Posted By: Wilma J. Vande Berg - volunteer (email)
Date: 5/5/2013 at 21:45:04

Gadbury, Ralph Eugene

Home Town: Ireton, Iowa

Deceased Date: Saturday, April 27, 2013

Service: Tuesday, April 30, 2013

Address: St. Paul's Lutheran Church

602 Main Street

Ireton, Iowa

Ireton, Iowa- Ralph Eugene Gadbury, 94, of Ireton, formerly of North Pole, Alaska, died Saturday, April 27, 2013 at his granddaughter’s residence in Ireton.

Tuesday at the St. Paul?s Lutheran Church in Ireton, Iowa. Burial will be Saturday, May 4, 2013 in Seattle, Washington. The Porter Funeral Home in Ireton is assisting the family.

Ralph Eugene Gadbury was born February 18, 1919, in Turon, Kansas surviving to the ripe old age of 94. He lived a fulfilling and adventurous life.

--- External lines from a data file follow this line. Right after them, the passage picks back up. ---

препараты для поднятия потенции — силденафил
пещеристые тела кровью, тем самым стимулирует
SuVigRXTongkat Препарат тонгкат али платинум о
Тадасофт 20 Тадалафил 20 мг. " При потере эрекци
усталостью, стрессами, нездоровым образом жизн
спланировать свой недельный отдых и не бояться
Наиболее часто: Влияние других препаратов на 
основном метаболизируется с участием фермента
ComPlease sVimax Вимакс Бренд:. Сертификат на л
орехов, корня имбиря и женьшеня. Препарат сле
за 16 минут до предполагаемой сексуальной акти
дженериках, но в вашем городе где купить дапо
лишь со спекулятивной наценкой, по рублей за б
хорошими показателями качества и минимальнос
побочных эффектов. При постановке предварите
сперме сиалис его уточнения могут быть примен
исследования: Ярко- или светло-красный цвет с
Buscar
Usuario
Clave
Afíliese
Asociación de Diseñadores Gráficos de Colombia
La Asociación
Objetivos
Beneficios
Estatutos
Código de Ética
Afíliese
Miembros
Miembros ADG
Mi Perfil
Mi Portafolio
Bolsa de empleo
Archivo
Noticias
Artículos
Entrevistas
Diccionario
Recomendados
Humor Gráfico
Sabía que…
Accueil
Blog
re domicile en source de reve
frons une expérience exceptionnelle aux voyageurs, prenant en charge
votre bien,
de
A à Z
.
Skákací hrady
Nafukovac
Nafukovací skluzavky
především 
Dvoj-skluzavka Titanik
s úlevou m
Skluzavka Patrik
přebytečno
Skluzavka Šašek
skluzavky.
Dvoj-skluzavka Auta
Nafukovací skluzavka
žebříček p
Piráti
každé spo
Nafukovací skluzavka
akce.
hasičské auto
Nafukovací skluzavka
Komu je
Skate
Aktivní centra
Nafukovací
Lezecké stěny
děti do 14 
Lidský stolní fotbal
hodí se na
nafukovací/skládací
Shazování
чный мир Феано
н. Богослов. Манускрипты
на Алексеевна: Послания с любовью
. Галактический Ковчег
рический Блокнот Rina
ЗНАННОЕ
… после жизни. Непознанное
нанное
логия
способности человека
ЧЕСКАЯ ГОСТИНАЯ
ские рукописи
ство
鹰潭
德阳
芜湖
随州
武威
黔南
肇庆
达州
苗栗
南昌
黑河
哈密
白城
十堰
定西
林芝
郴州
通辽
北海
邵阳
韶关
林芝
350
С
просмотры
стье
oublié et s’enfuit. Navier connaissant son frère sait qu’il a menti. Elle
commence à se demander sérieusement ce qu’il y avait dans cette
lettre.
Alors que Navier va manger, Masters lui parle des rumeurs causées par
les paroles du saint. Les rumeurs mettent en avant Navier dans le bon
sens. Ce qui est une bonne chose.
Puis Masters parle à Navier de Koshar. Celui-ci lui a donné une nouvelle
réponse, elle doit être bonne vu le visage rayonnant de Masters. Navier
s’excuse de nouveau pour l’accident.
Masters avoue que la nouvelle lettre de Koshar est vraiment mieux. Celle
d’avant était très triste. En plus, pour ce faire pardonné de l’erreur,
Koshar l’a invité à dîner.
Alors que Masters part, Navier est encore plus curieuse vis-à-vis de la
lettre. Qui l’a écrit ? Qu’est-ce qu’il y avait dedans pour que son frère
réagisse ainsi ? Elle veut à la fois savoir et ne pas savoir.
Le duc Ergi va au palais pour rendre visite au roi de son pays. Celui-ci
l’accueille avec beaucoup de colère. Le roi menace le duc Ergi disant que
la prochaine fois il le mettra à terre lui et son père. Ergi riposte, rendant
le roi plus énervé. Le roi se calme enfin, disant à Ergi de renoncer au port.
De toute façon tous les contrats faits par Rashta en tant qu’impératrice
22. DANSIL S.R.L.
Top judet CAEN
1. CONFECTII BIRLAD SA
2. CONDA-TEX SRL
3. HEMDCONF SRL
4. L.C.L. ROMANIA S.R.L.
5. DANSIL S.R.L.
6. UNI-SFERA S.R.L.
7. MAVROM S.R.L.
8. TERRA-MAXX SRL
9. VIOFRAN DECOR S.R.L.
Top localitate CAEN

Growing up in Turon, Kansas with 3 brothers and 4 sisters, he left home at fifteen to earn his own way. He traveled the mid-west shucking corn for farmers and working a sheep ranch for his future father-in-law. He married his sweetheart before shipping off to France as Army Sergeant in WWII. His platoon was the first wave to land in Normandy Beach on D-Day, where he earned a (Purple Heart.) With pocket bibles gripped and crosses about their necks, Ralph and one comrade were the only two in their platoon, to survive the war and free the frail prisoners in the German concentration camps.

After mining for coal and engineering on the largest steam powered train ever made for Union Pacific, Ralph later heeded the (Call of the Wild,) where he lived out 55 years in Alaskan Territory. His young family of four traveled the rutty road north to help his mother farm in North Pole. After her passing, he opened the (Golden Heart Dairy) and too soon, was forced into bankruptcy by government related buy-outs. Ralph pulled himself up by his boot straps though and later became foreman of the Fort Wainwright Power Plant in Fairbanks, where he retired 20 years later. He and his wife spent many busy weekends at the (Good Paster) cabin; dip netted for salmon on the Copper River and fished Halibut in Homer through the summers. They ice fished the winters away at the lake and traveled to see family in the lower 48 (as Alaskan’s say).

Ralph lost his wife, Jean, his sons Ray & Richard, a granddaughter, two brothers and a sister while he was here on earth. He is survived by three sisters, one brother, four grandchildren & many great grandchildren.